While it’s common to ask what a typical day looks like for the role you’re interviewing for, reframing this to focus on the interviewer’s work day can reveal a lot about their leadership style.

“If you ask the manager to share what their typical workday looks like, you can get a lot of insight from what they stress attention on,” Udodov said. “If you hear that a lot of the things they do are pretty much micromanagement, then be sure that they will micromanage you — which is perhaps the No. 1 reason for burnout.”

8.“How do employees bond as a team?”

If the interviewer stares at you blankly when this question is asked — that’s a major red flag, Mike Grossman, CEO of GoodHire, said. 

“This question is simple and straight-forward by design,” he said. “You’re looking for clear examples that point towards a workplace that cares about the well-being of its employees. In a toxic, stagnant workplace, the manager may struggle to provide a specific answer. If employees are not bonding, or spend the majority of their working time in isolation, this is an indication that the workplace harbors stress and fosters burnout.”

Conversely, if the company has a healthy operating culture, you should receive a thorough answer, Grossman added. 

“You’ll learn about the organization’s team building efforts, how employees get to know each other, and ways they remain invested in each other’s success,” he said. “In an interview setting, this question is a valuable resource. The answer makes it abundantly clear whether you can learn and grow in this new environment, or if you’d be better suited elsewhere.”

9.”What have people who held this role previously gone on to do in the organization?”

And when your interviewer answers, pay attention to more than just the language they’re using, Biron Clark, Founder of CareerSidekick, said. 

“The interviewer’s response — and body language — will give you an indication of whether people tend to enjoy the role and stay in the organization, eventually moving up, or if this role is a potential dead-end due to burnout or other reasons,” he said. 

10.“How does the rewards and recognition system work in the company?”

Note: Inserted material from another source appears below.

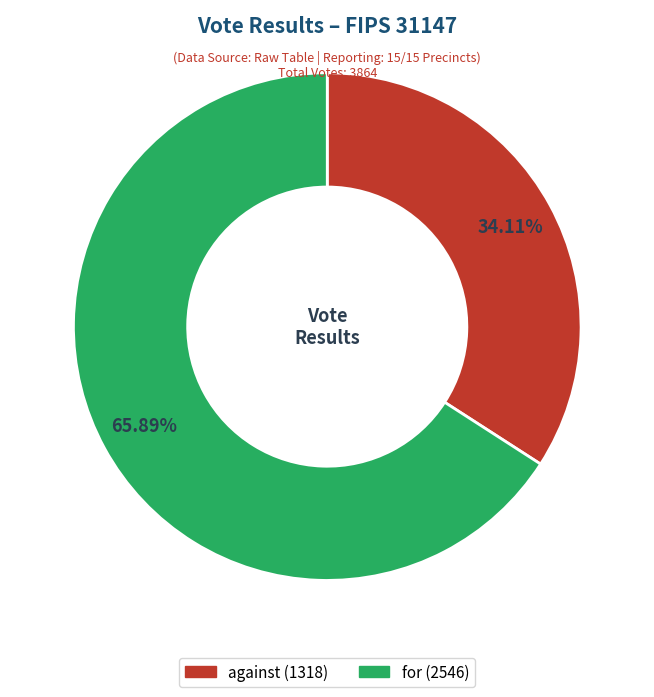

To the nearest percent, what percentage of the pie is against?

34%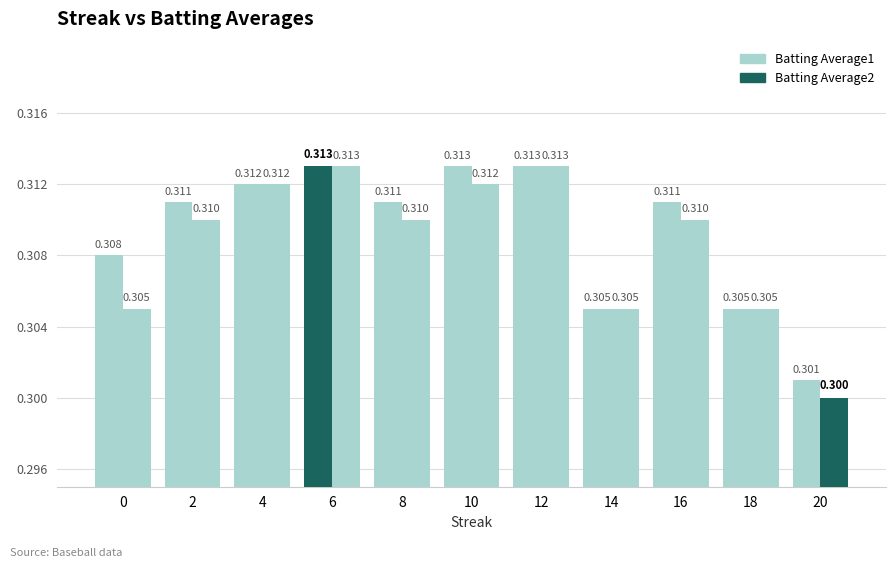

Count the number of categories in the chart.

11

People who feel their hard work goes unnoticed (and unrewarded) are far likelier to burn out — which makes getting insight into the company’s recognition system key.

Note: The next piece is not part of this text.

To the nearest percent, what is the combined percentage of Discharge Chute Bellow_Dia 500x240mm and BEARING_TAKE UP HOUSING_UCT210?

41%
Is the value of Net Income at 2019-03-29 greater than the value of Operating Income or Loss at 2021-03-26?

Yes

“If the interviewer provides a clear-cut, specific and measurable answer on how employees’ accomplishments are recognized — in the form of awards, public praises, or other tokens of appreciation — it shows how the company appreciates their workforce efforts,” Siva Mahesh, CEO of Dreamshala, said. 

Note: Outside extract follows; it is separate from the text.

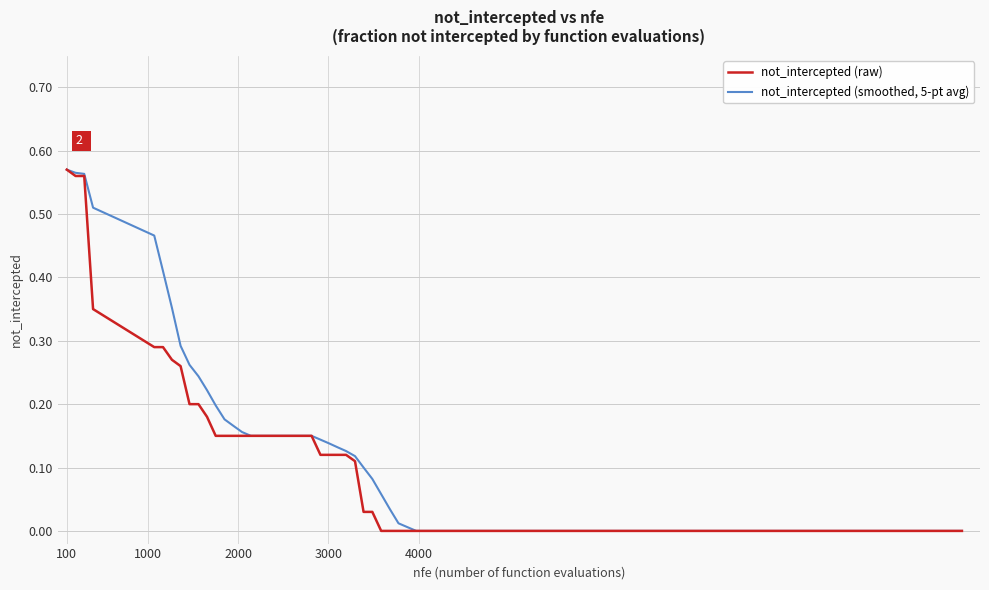

Rank the series by their average value, from highest to lowest.

not_intercepted (smoothed, 5-pt avg), not_intercepted (raw)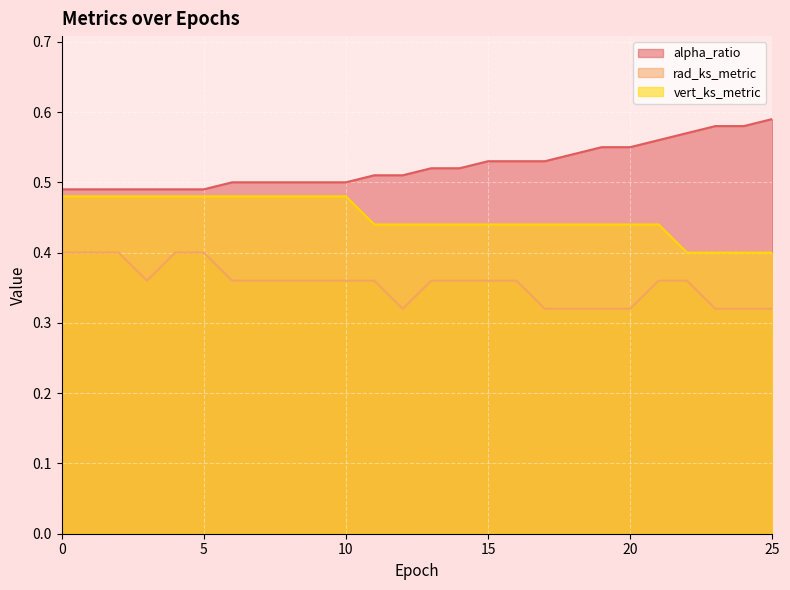

Which series has the largest total across all categories?

alpha_ratio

Bonus tip: Pay attention to what your interviewer doesn’t say.

“Burnout is a result of a company culture that puts performance above employees’ health,” Maciej Kubiak, Head of People at PhotoAiD, said. “The indicators include high competition, pressure and formality. Pay attention to warning signals. Was your employer interested in something personal, like your career goals or most rewarding accomplishments? Be vigilant if not. When recruiters care only about your technical skills, they will probably demand only high performance, leading directly to burnout.”